● **What needs to be done**: Reproduce the listing below line for line without alteration, leaving out the pictures.

● **Information shown**:
○ ○ ○

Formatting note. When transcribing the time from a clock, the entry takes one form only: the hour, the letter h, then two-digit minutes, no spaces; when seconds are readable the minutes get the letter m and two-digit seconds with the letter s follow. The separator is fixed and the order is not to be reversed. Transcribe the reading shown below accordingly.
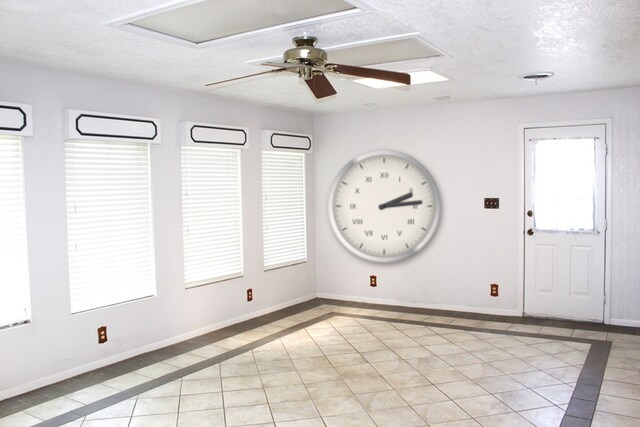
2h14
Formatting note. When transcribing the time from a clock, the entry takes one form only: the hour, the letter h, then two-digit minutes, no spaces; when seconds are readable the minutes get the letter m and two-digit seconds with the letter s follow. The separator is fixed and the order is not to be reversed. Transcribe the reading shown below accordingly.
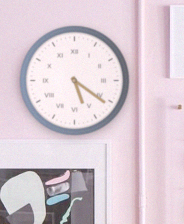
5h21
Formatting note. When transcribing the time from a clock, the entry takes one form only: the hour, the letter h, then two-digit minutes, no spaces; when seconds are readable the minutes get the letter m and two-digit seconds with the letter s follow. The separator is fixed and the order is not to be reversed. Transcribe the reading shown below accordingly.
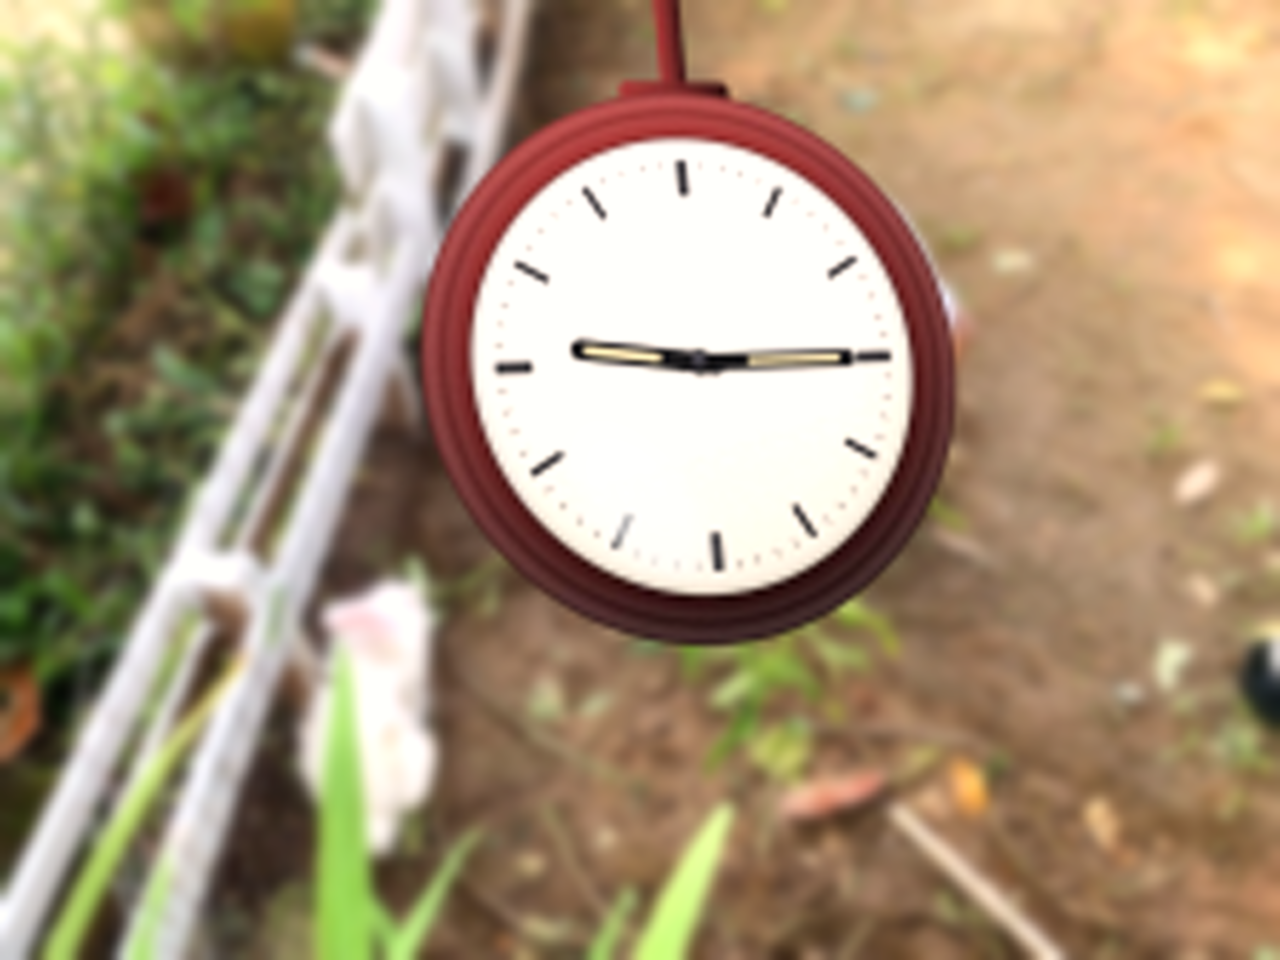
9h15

○ ○ ○

● **Written solution**:
Formatting note. When transcribing the time from a clock, the entry takes one form only: the hour, the letter h, then two-digit minutes, no spaces; when seconds are readable the minutes get the letter m and two-digit seconds with the letter s follow. The separator is fixed and the order is not to be reversed. Transcribe the reading shown below accordingly.
2h14
Formatting note. When transcribing the time from a clock, the entry takes one form only: the hour, the letter h, then two-digit minutes, no spaces; when seconds are readable the minutes get the letter m and two-digit seconds with the letter s follow. The separator is fixed and the order is not to be reversed. Transcribe the reading shown below accordingly.
5h21
Formatting note. When transcribing the time from a clock, the entry takes one form only: the hour, the letter h, then two-digit minutes, no spaces; when seconds are readable the minutes get the letter m and two-digit seconds with the letter s follow. The separator is fixed and the order is not to be reversed. Transcribe the reading shown below accordingly.
9h15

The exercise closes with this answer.